Differences without Discernment
On the O'Reilly Factor a couple of weeks ago, Bill O'Reilly was speaking with a woman from some gay rights group (I don't recall which one) about whether a certain sex education curriculum should be permitted in the classrooms. According to the Crosswalk.com newsstory about the case:
The curriculum also ventures into the realm of religion, explaining what Jesus allegedly did and did not say about homosexuality, portraying evangelicals as intolerant and prejudiced, and referring readers to "gay-friendly" religious organizations.
According to the Associated Press story dated May 5, 2005:
For example, the curriculum juxtaposes faiths such as Quakers and Unitarians that support full rights for gays and lesbians with groups such as Baptists, who are painted as "intolerant and Biblically misguided," the judge wrote in his opinion.

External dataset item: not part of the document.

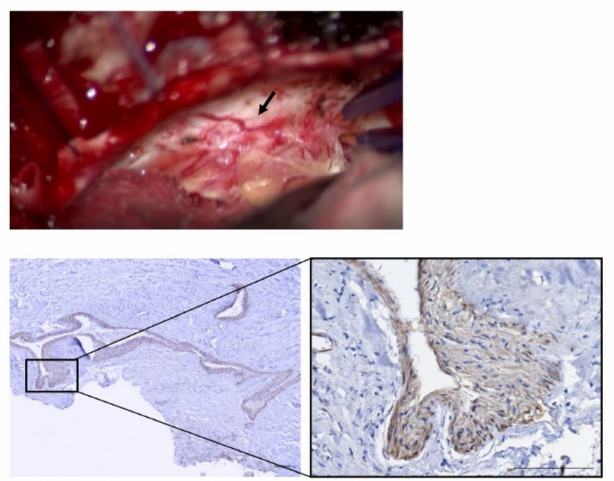
Figure 5. α SMA expression of the dura mater around internal auditory meatus (IAM) in Case 1. Intraoperative findings of the dura mater around IAM. The dilated vessels are shown on the dura mater (black arrow). Low- and high-magnification images are shown (scale bar = 100 µ m). Large multilayered vessel with α SMA(+) vascular smooth muscle cells are observed in the dura mater, which are similar to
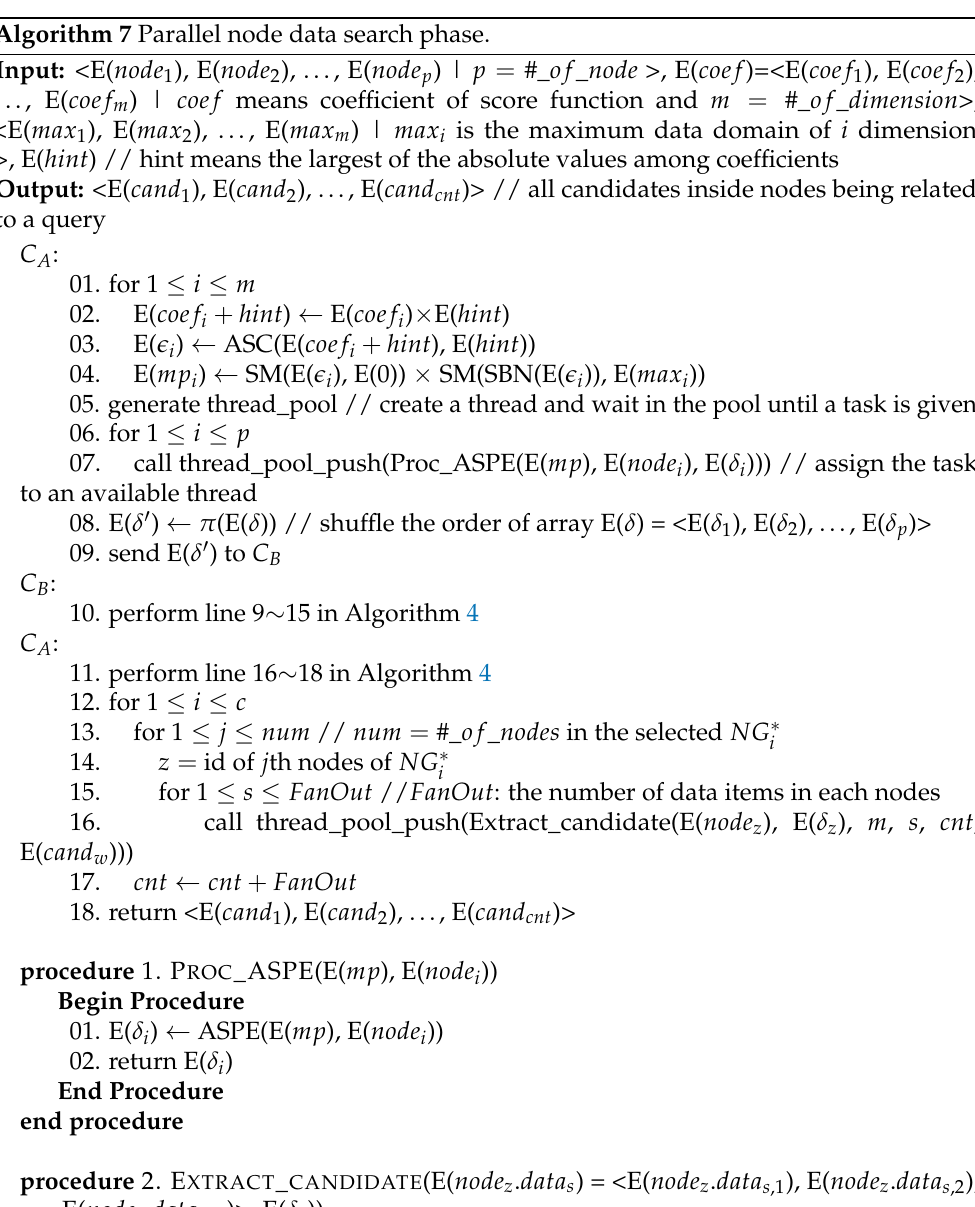
Algorithm 7 Parallel node data search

"The court is extremely troubled by the willingness of the defendants to venture, or perhaps more correctly, bound, into the crossroads of controversy where religion, morality and homosexuality converge," Williams wrote.
The woman from the gay rights group kept repeating--almost as a mantra--that different religious groups see homosexuality differently. The substance of her argument, it seemed, was that because there were disagreements between various churches over how homosexuality should be treated, there is no way to judge between them and therefore we can get no serious moral guidance from churches.
I find this argument to be seriously flawed, yet it is the common argument used by people who believe that truth (or at least, moral truth) is relative. If one starts with the assumption that there is no true beliefs about morality, then it is easy to point to the sometimes contradictory beliefs of those who profess that they are following the Bible as proof that the Bible provides no value judgment. Of course, it is doubtful that these relativists believe the Bible has any value, but when it can be shown that Christians differ significantly in how they view the Biblical teaching on an issue (even if one side is in a tiny, tiny minority), then that only serves to embolden the belief that there is no absolute right or wrong.
In other words, the person who makes this argument believes that the mere fact that differences of opinion exist is sufficient to show that there is no clear teaching on the issue at hand and we should not look to the Bible for guidance.
What is missing here? The answer is "discernment." Just because there are two possible answers does not mean that each answer should be given equal weight. To accept the viewpoints presented uncritically is akin to asking a group of students to add "2 plus 2", and finding that because 1% of the students think the answer is "5" that "5" is a equally legitimate answer to "4". It simply doesn't follow if you look carefully. While Biblical arguments cannot rise to the certainty of "2+2=4", the same discernment must be applied to the proposed answers to see if they are equally possible. If there is significant support for one viewpoint and marginal support for the other, than such a disparity tells you something about the possible truth of the answers.
This is one of the problems with most of the television programs presented on Jesus. Often, in order to develop controversy, the program invites two viewpoints about the factual claims of the Bible. If we are lucky and the program actually seeks to present a balanced point of view, one will be someone from a mainline or evangelical church which will largely accept the historicity of the Bible. The other viewpoint will be some radical theologian like Bishop John Shelby Spong, Marcus Borg, John Dominic Crossan, or other out-of-the-mainstream theologians from the Jesus Seminar. (Unfortunately, many of these programs will feature in addition to the Jesus Seminar-type scholar, a theologian from a mainline denomination to does not really accept the historicity of the Bible, and that creates a very unfair, lopsided viewpoint about the legitimacy of the Bible and its claims.) Of course, there is no analysis of the viewpoint of the Jesus Seminar-type theologian who is invited onto the program. In fact, the claims are treated as equally legitimate. But such an undiscerning acceptance is not appropriate or even helpful.
In the Christian worldview, there is such a thing as truth, and the truth matters. It is either the case that physically Jesus rose from the dead or he did not. It is either the case that homosexuality is wrong or not. It cannot be both. While it is certainly appropriate and legitimate to listen to other viewpoints and to reevaluate our understanding of the Bible when the evidence and arguments show that it is appropriate to do so, it is certainly not the case that such a willingness to consider new ideas means that we should uncritically accept various points of view as equally valid or proving that there is no single answer.